■ **Work instruction**:
The word to look for is "fruit". Report every line of the entries below that has it.

------ Input records

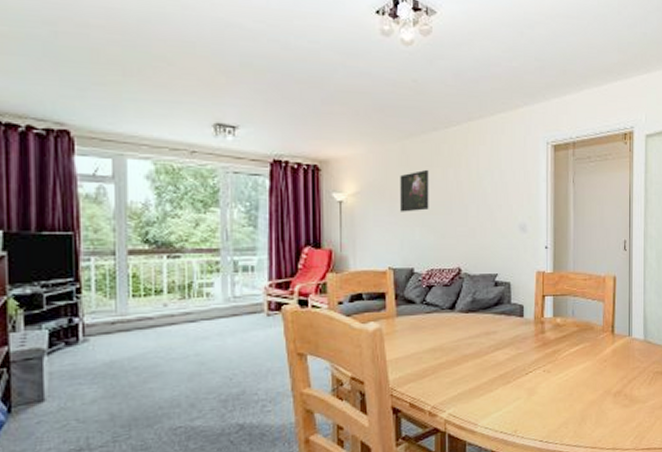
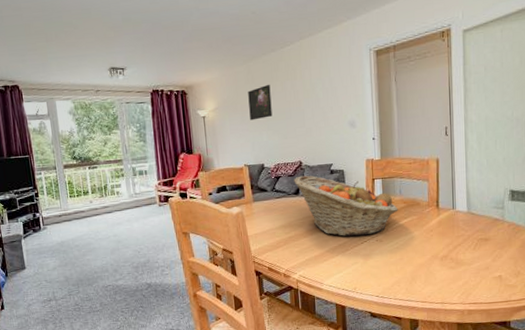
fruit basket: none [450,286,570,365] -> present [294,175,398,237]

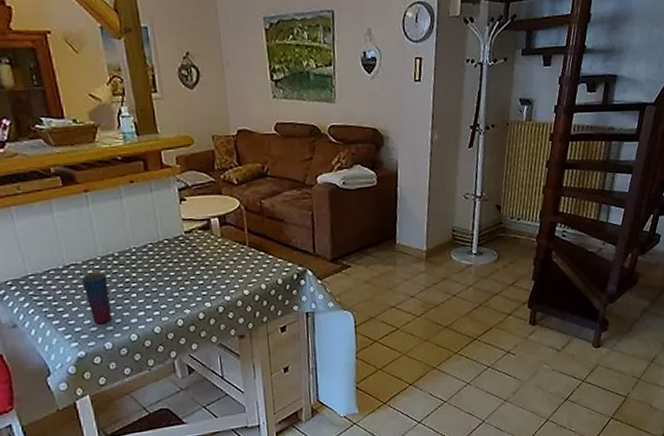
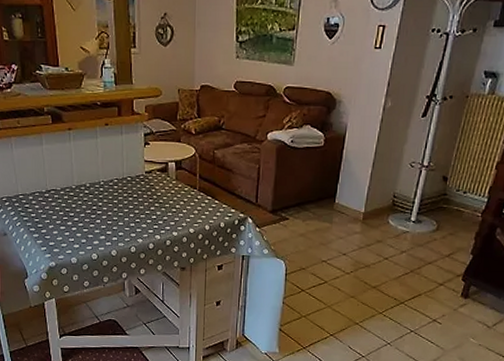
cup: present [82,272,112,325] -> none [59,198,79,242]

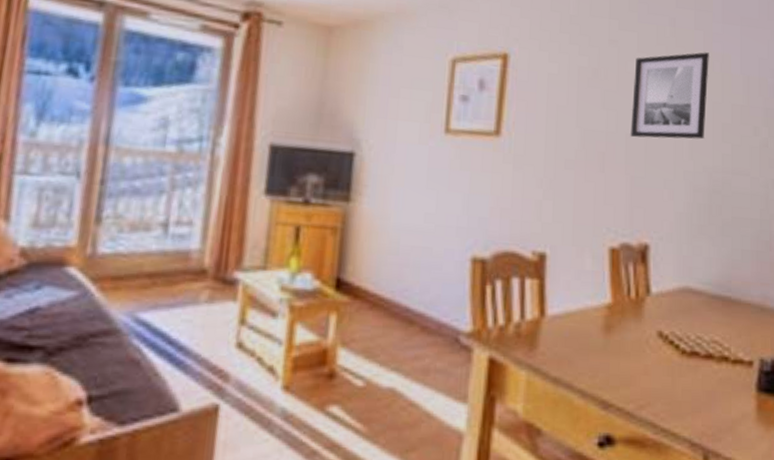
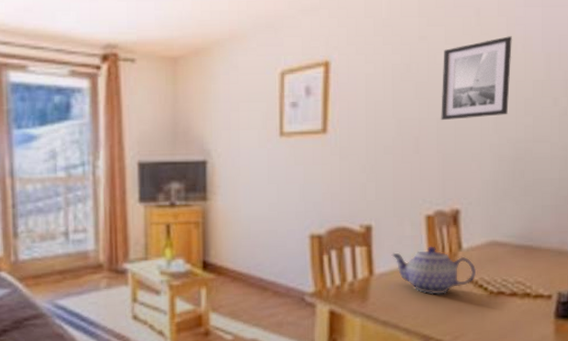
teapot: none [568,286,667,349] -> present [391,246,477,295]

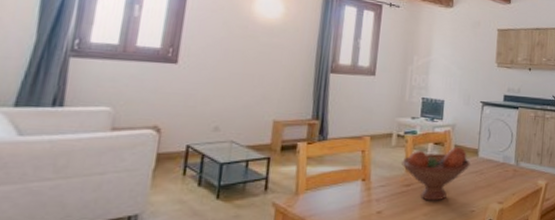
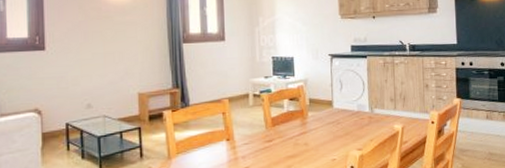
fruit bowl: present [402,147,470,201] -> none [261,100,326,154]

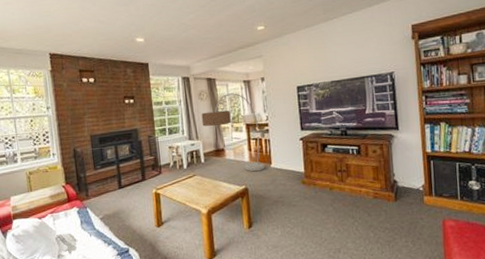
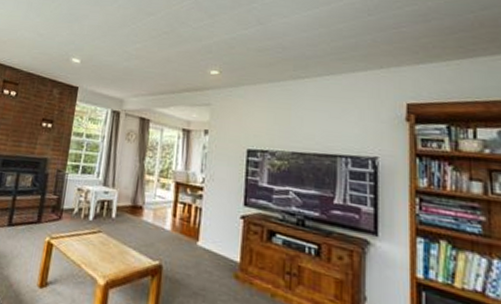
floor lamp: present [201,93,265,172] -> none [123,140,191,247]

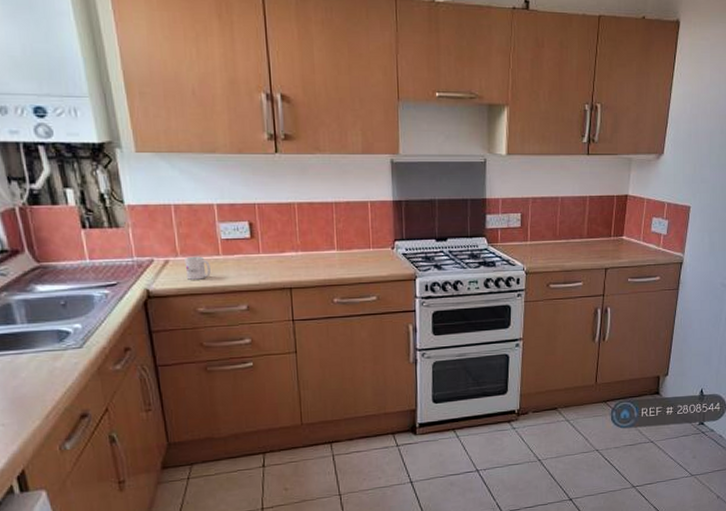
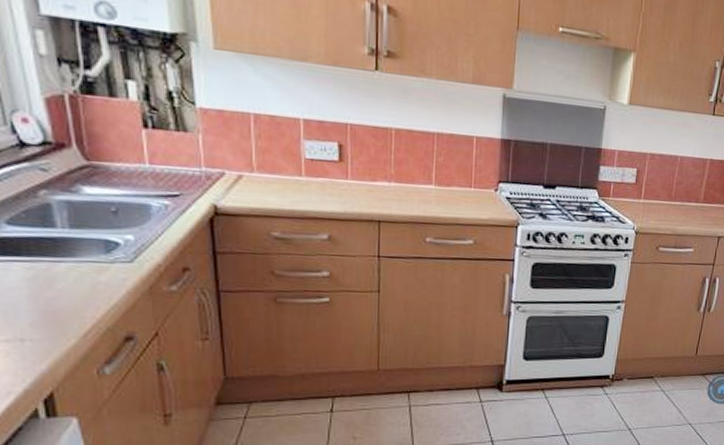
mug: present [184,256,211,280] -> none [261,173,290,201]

------------

■ **Response area**:
fruit basket: none [450,286,570,365] -> present [294,175,398,237]
fruit bowl: present [402,147,470,201] -> none [261,100,326,154]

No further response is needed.